Asphaltenes are nanocolloidal structurespresent in various petroleum deposits. High asphaltene content in heavy oils causes the formation of clusters, the largest asphaltene nanocolloidal particles, driving a large gravity gradient of asphaltenes. Viscosity is highly correlated with asphaltene content; therefore, heavy oils are often associated with large viscosity gradients. Large oil-to-water viscosity ratios result in the fingering of injection water into oil columns and reduce sweep efficiency during production. Cluster accumulation at the base of a heavy oil column often leads to tar mat formation at the oil-water contact (OWC), sealing the aquifer from the oil and precluding pressure support and aquifer sweep. Thus, modeling the formation of viscous oils and tar mats is critical for production planning.
Asphaltenes are established to have a nanocolloidal structure in a large, anticlinal Middle East reservoir that is well connected as proven by equilibrated asphaltenes, production data, and pressure measurements, and contains black oil in the crest and 100-km rim of heavy oil underlain by ~10m tar mat. Asphaltenes in the black oil exist as nanoaggregates causing a small gradient under the influence of gravity, while asphaltene clusters in the heavy oil exhibit large gradients in density and viscosity.

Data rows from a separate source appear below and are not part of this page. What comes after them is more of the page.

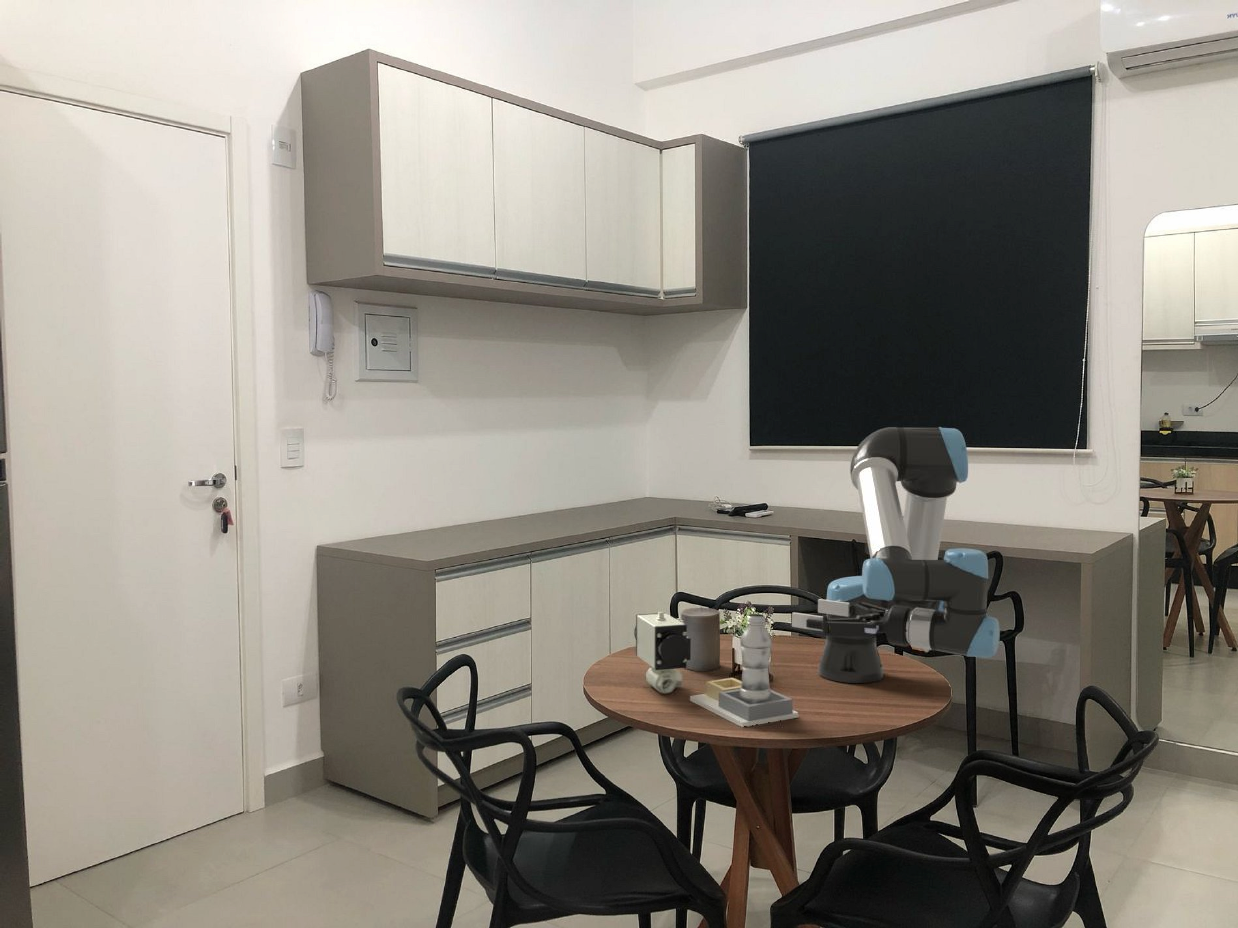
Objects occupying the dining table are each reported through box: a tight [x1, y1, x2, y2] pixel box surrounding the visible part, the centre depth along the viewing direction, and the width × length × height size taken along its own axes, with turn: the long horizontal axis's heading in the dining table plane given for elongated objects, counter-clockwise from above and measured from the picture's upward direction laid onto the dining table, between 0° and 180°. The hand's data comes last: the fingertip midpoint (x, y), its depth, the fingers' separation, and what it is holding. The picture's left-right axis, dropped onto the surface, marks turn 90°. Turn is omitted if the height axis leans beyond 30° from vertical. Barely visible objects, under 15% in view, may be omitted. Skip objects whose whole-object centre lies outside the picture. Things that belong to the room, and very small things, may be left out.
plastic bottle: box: [739, 613, 773, 705], centre depth 205 cm, size 6×7×20 cm
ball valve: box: [633, 611, 691, 695], centre depth 223 cm, size 18×8×18 cm, turn 18°
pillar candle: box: [680, 607, 721, 672], centre depth 243 cm, size 10×10×15 cm
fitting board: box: [689, 677, 799, 728], centre depth 210 cm, size 14×20×4 cm
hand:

Both asphaltene gradients are matched by Flory-Huggins-Zuo equation of state (FHZ EoS). Over 60m of depth, asphaltene concentrations and viscosity values increase by factors of 10 and 1000, respectively. We use reservoir flow simulation of charge to show the formation of the viscous oil and tar mat. Our simulations honor the well-established nanocolloidal structure of asphaltenes and show how to generate gradients under the influence of gravity. We also investigate the impact of simulation parameters (e.g., reservoir geometry, dip angle) and charge conditions (e.g., charge duration) on asphaltene distributions.
We model the following reservoir fluid geodynamic processes leading to current fluid measurements. First, the reservoir is charged with heavy oil. Second, gravity gradients are established from vertical migration of heavy asphaltenes to lower positions (base of the crest or base of the formation interval). This creates a density inversion; the heavier oil at the base of the interval upstructure is more dense than the asphaltene-depleted oil at the top of the interval downstructure. Third, this density inversion causes Boycott convection which transports newly-created heavier oil to the base of the reservoir and lighter oil to the top of the reservoir. Subsequent to Boycott convection, asphaltene equilibration at the base of the column yields very high asphaltene concentrations at the oil-water contact. If the asphaltene concentration exceeds the solvency capacity of the oil for asphaltenes, then asphaltene phase-separation and deposition proceed creating a tar mat. The modeling mechanism is consistent with geochemical measurements, saturation pressure, and gas-oil ratio (~100 SCF/STB). Core plugs from six tar mat wells exhibit significant variation in asphaltene content from 30% to 65%. Tar mat wells establish that 1) tar mat is a two-phase system of very high asphaltene and oil phases and 2) the mechanism proposed agrees with tar mat well properties.
Asphaltene nanocolloidal gravity gradients are established vertically while Boycott convection transports dense oil to the base of the reservoir leading to formation of viscous oil and tar mat. The simulations also show that upwelling at the oil-water contact associated with countercurrent flow of Boycott convection precludes asphaltene colloidal settling at the OWC which is required to obtain very high asphaltene concentrations and tar mat formation. Thus, tar mats form when charge is complete but generally not prior to the completion of charge. Here we show for the first time that reservoir flow simulation of charge can honor the basic physics of mass transport in the reservoir and predict tar mat formation.